No. 588, Docket 74-1818.
United States Court of Appeals,
Argued March 25, 1975.
Decided March 27, 1975.
Bernard S. Meyer, New York City (Morris Hirschhorn, Fink, Weinberger, Meyer & Charney, P. C., and Jeffrey G. Stark, New York City, on the brief), for plaintiffs-appellants.
Roy L. Reardon, New York City (Simpson, Thacher & Bartlett, New York City, Frazer F. Hilder, Gen. Counsel, General Motors Corp., Detroit, Mich., James P. Barrett, Patrick H. Barth, New York City, on the brief), for defendant-appellee.

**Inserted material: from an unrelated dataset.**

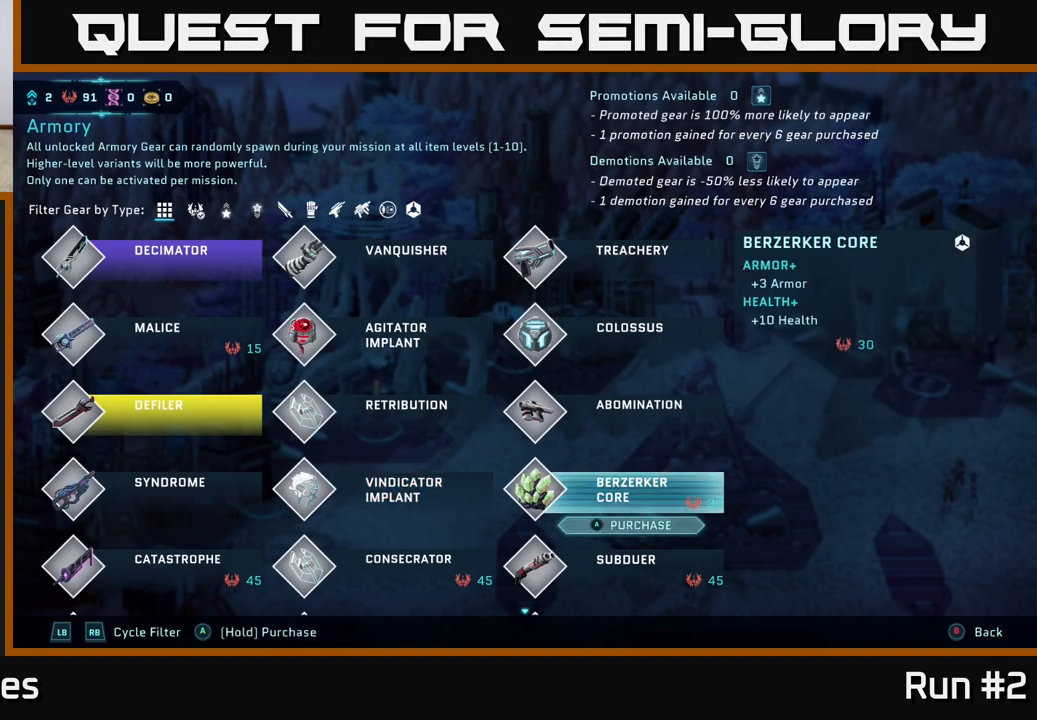
{"buttons": [], "left_stick": "center", "right_stick": "center", "events": [[50, "A", "up"], [300, "left_stick", "down"], [500, "left_stick", "center"]]}
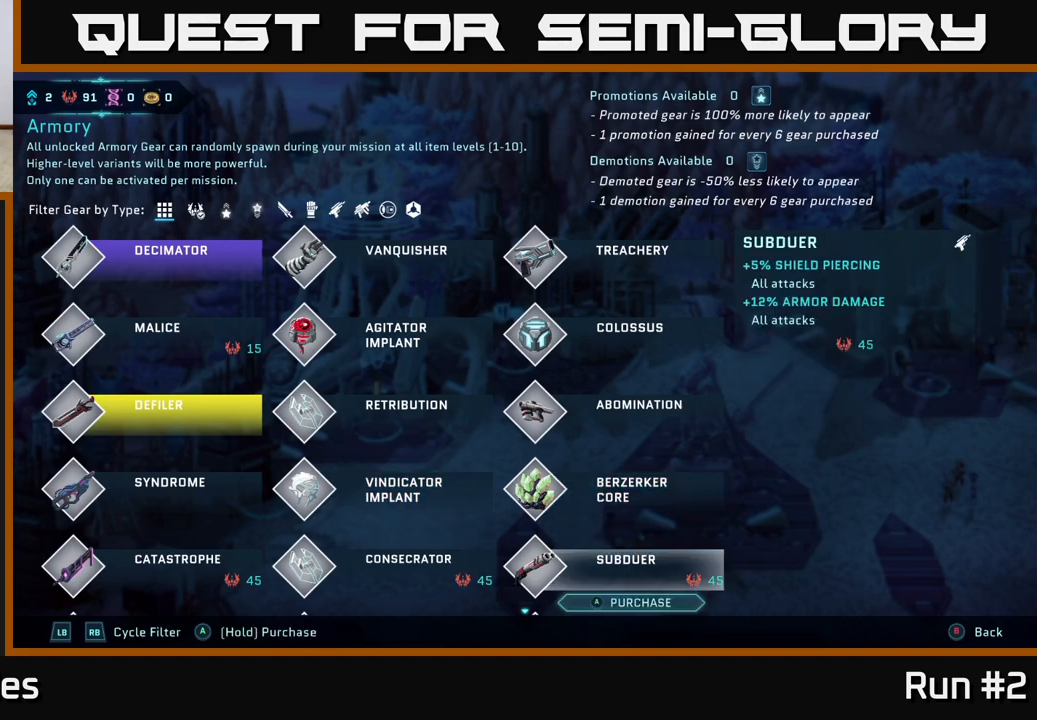
{"buttons": ["A"], "left_stick": "center", "right_stick": "center", "events": [[33, "A", "down"]]}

Before KAUFMAN, Chief Judge, MULLIGAN, Circuit Judge, and THOMSEN, Senior District Judge.*
David Lane, an employee of Jersey Central Power and Lighting Company, was injured when a heavy utility truck, driven by a fellow employee, in which Lane was riding as a passenger, sitting next to the right front door, rolled over after skidding on an icy road and striking a median curb. The door opened when the truck hit the curb; Lane was partially ejected from the truck and received serious injuries.1
Lane and his wife sued (1) General Motors Corporation (the original manufacturer of the truck) alleging that the door latch was improperly designed, and (2) Pitman Manufacturing Co. (which had modified the truck by adding a hydraulic boom, a second cab and various appurtenances) alleging that the truck was top-heavy and unstable, due to the fault of Pitman or GMC, or both.2
A jury in the Southern District of New York brought in a verdict for both defendants. On this appeal, plaintiffs-appellants limit themselves to that portion of the judgment dismissing their claims against GMC for improper design of the door latch. Their appellate counsel argues that the charge of the district judge was so fundamentally erroneous as it related to plaintiffs' claim against GMC for the alleged improper design of the door latch that, despite the failure of trial counsel to object to it, this Court should order a new trial to avoid a miscarriage of justice.
The charge was hammered out in a long session with counsel for both sides, and included the instructions which plaintiffs' trial counsel requested. Plaintiffs' trial counsel took no exception to the charge; indeed, he stated on the record how fair it was. We have carefully examined the record and briefs and find no such fundamental error as would justify a reversal.